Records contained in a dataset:
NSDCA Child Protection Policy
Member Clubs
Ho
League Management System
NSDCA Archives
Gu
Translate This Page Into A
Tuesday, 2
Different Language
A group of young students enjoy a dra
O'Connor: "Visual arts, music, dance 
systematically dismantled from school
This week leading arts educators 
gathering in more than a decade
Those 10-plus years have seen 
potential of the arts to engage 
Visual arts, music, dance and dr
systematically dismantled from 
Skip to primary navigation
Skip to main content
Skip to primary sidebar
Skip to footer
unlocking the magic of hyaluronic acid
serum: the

» **Task instructions**
Scan the records above and show every line in which the word "NSDCA" occurs.

» **Response area**
NSDCA Child Protection Policy
NSDCA Archives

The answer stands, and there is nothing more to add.